== Records from a collection ==
-- -- --

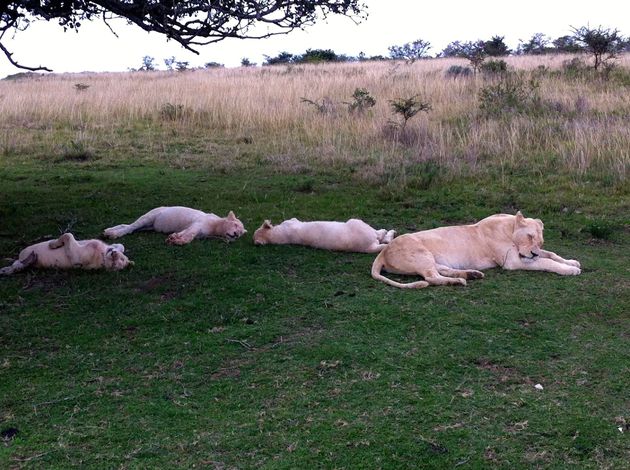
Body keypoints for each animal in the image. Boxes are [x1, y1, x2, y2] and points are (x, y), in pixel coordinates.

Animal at [0, 232, 131, 276]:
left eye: (114, 264)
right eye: (120, 259)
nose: (113, 254)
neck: (102, 254)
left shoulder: (75, 256)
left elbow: (68, 235)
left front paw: (53, 244)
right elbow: (121, 245)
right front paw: (117, 246)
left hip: (24, 262)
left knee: (18, 267)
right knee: (16, 264)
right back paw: (4, 269)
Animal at [103, 207, 247, 248]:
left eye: (240, 233)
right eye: (235, 225)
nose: (235, 235)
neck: (216, 227)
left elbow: (185, 233)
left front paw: (174, 238)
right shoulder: (198, 224)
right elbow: (190, 234)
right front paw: (177, 241)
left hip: (148, 226)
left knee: (130, 227)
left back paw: (108, 231)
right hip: (149, 217)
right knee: (130, 227)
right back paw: (113, 234)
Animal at [370, 212, 584, 286]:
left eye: (540, 241)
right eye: (530, 236)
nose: (532, 252)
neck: (509, 227)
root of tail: (383, 252)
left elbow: (550, 254)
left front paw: (571, 261)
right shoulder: (513, 262)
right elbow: (546, 261)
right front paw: (570, 269)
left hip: (430, 258)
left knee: (440, 270)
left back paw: (471, 274)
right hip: (420, 253)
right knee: (431, 278)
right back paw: (458, 281)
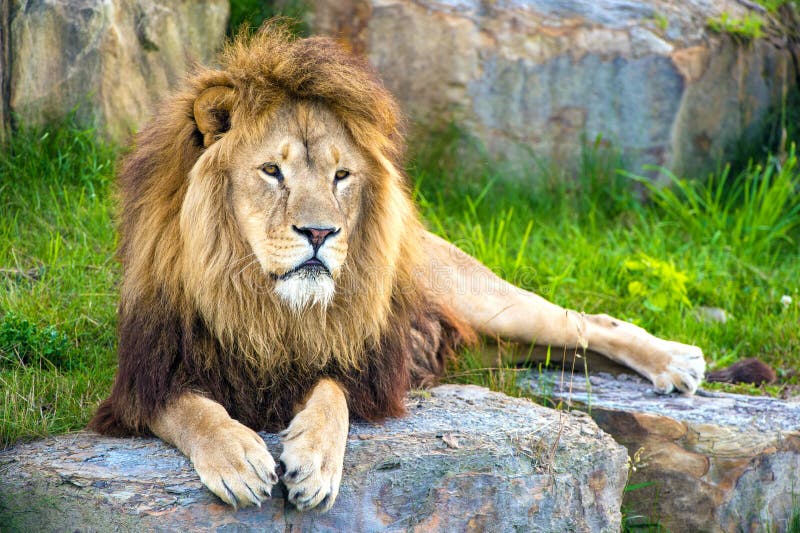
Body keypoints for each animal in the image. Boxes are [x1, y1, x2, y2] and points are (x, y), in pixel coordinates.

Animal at [89, 25, 706, 512]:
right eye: (271, 171)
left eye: (341, 176)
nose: (321, 233)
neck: (262, 305)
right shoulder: (145, 380)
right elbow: (192, 411)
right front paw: (238, 457)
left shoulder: (367, 365)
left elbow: (332, 395)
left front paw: (314, 462)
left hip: (492, 304)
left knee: (589, 322)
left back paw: (676, 360)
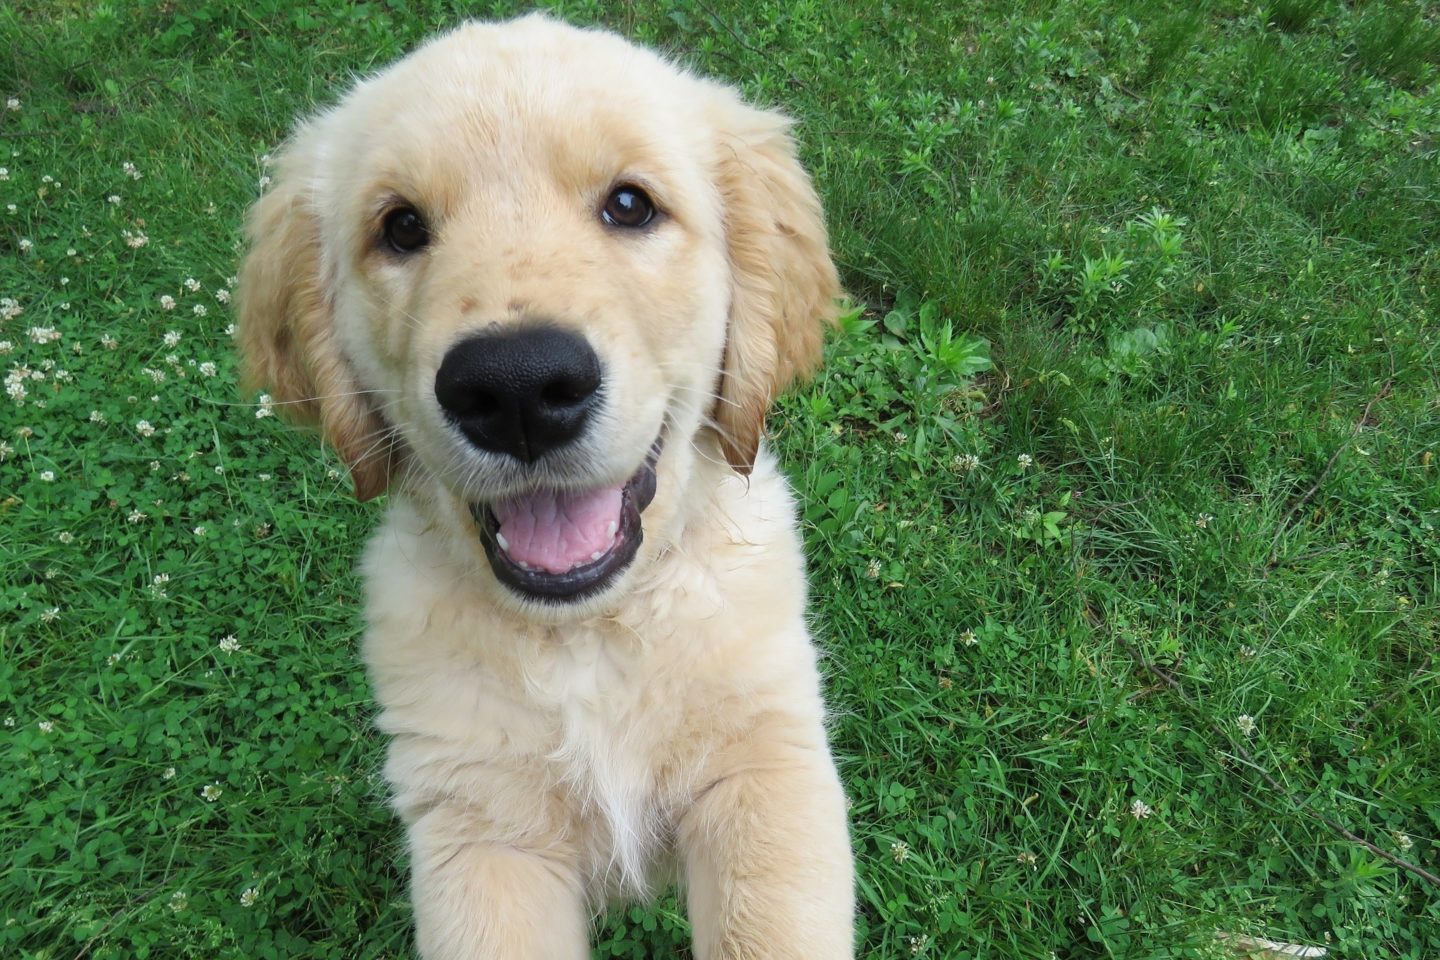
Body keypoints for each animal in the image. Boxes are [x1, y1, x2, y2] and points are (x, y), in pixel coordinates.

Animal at [233, 15, 852, 960]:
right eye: (400, 226)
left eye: (630, 205)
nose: (517, 388)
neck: (587, 638)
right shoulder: (477, 826)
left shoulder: (766, 770)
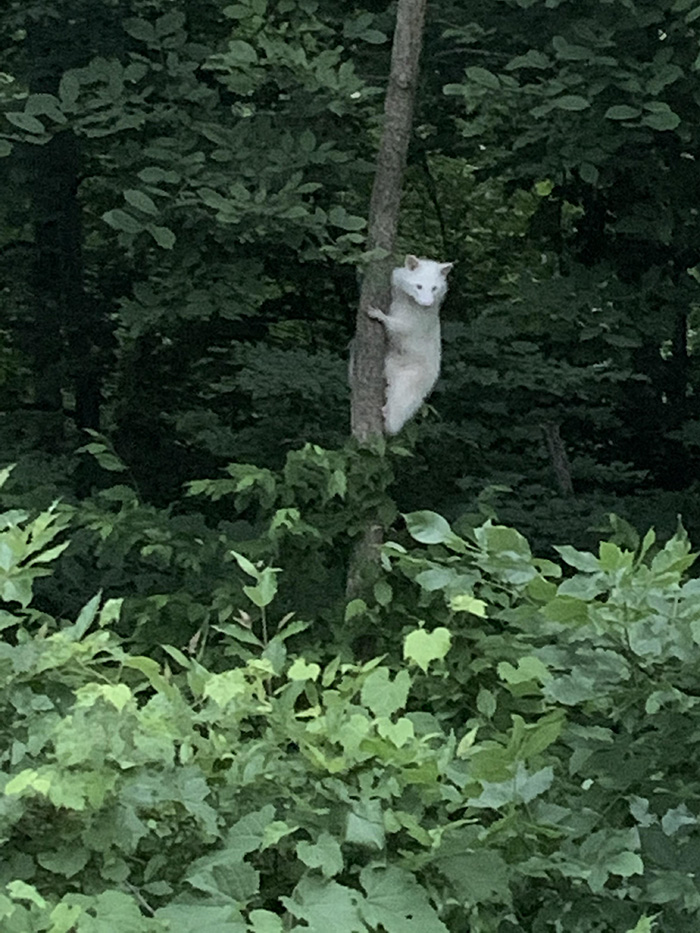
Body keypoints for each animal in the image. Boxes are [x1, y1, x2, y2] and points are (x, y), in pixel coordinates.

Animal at [366, 251, 454, 434]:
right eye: (419, 286)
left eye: (434, 288)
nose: (427, 303)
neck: (411, 300)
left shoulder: (420, 319)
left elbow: (402, 327)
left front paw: (381, 316)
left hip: (414, 375)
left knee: (400, 399)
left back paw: (390, 419)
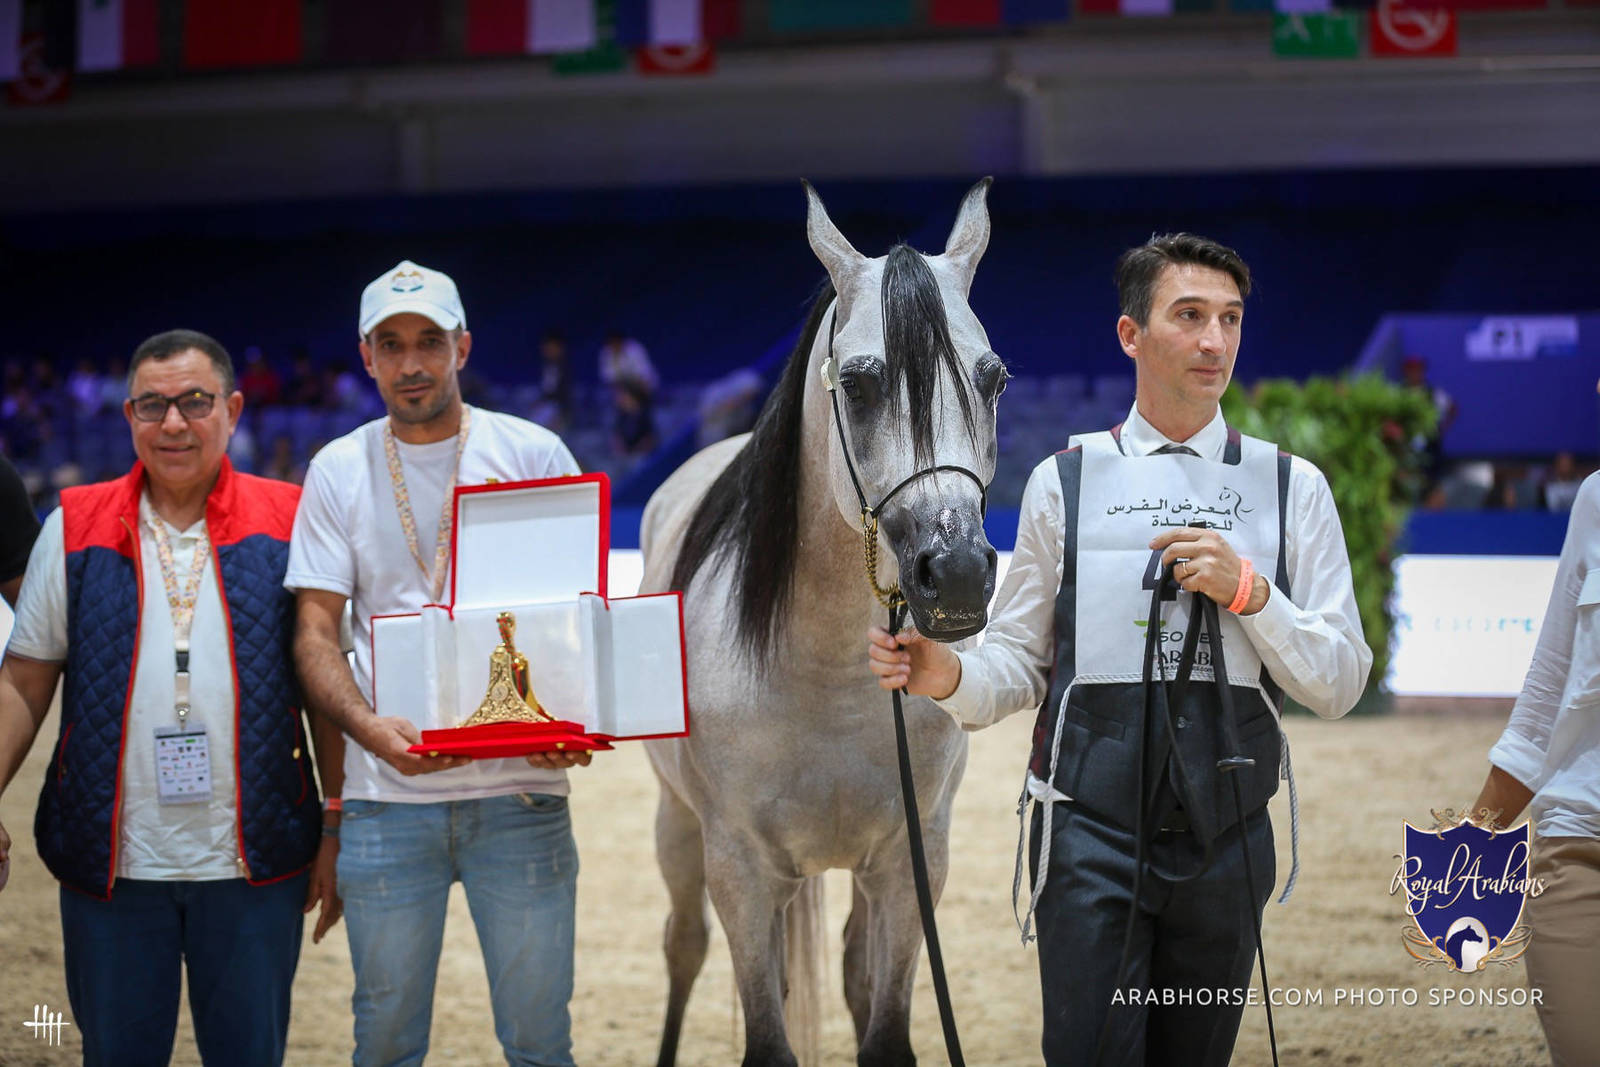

-- -- --

== What is needed ==
Could you write out exactly the lines of the data above that run from the one holding "right knee: (16, 264)" to the one holding "left shoulder: (766, 770)", with both ends in and all pictures out?

== Response ==
right knee: (16, 264)
right back paw: (4, 269)
Animal at [103, 207, 247, 248]:
left eye: (240, 233)
right eye: (235, 225)
nose: (235, 235)
neck: (216, 227)
left elbow: (185, 233)
left front paw: (174, 238)
right shoulder: (198, 224)
right elbow: (190, 234)
right front paw: (177, 241)
left hip: (148, 226)
left knee: (130, 227)
left back paw: (108, 231)
right hip: (149, 217)
right knee: (130, 227)
right back paw: (113, 234)
Animal at [370, 212, 584, 286]:
left eye: (540, 241)
right eye: (530, 236)
nose: (532, 252)
neck: (509, 227)
root of tail: (383, 252)
left elbow: (550, 254)
left front paw: (571, 261)
right shoulder: (513, 262)
right elbow: (546, 261)
right front paw: (570, 269)
left hip: (430, 258)
left knee: (440, 270)
left back paw: (471, 274)
right hip: (420, 253)
right knee: (431, 278)
right back paw: (458, 281)
Body keypoints for each animal in the image. Boxes are [x1, y1, x2, y2] and points are (x, y), in pixel coordinates.

Animal at [89, 25, 706, 512]:
right eye: (271, 171)
left eye: (341, 176)
nose: (321, 233)
neck: (262, 305)
right shoulder: (145, 380)
right elbow: (192, 411)
right front paw: (238, 457)
left shoulder: (367, 365)
left elbow: (332, 395)
left front paw: (314, 462)
left hip: (492, 304)
left knee: (589, 322)
left back paw: (676, 360)
Body keypoints for each animal in the image. Boxes are [x1, y1, x2, y2] and points are (x, y), in pixel coordinates.

Animal at [233, 15, 852, 960]:
right eye: (400, 226)
left eye: (630, 205)
nose: (517, 388)
neck: (587, 638)
right shoulder: (477, 826)
left shoulder: (766, 770)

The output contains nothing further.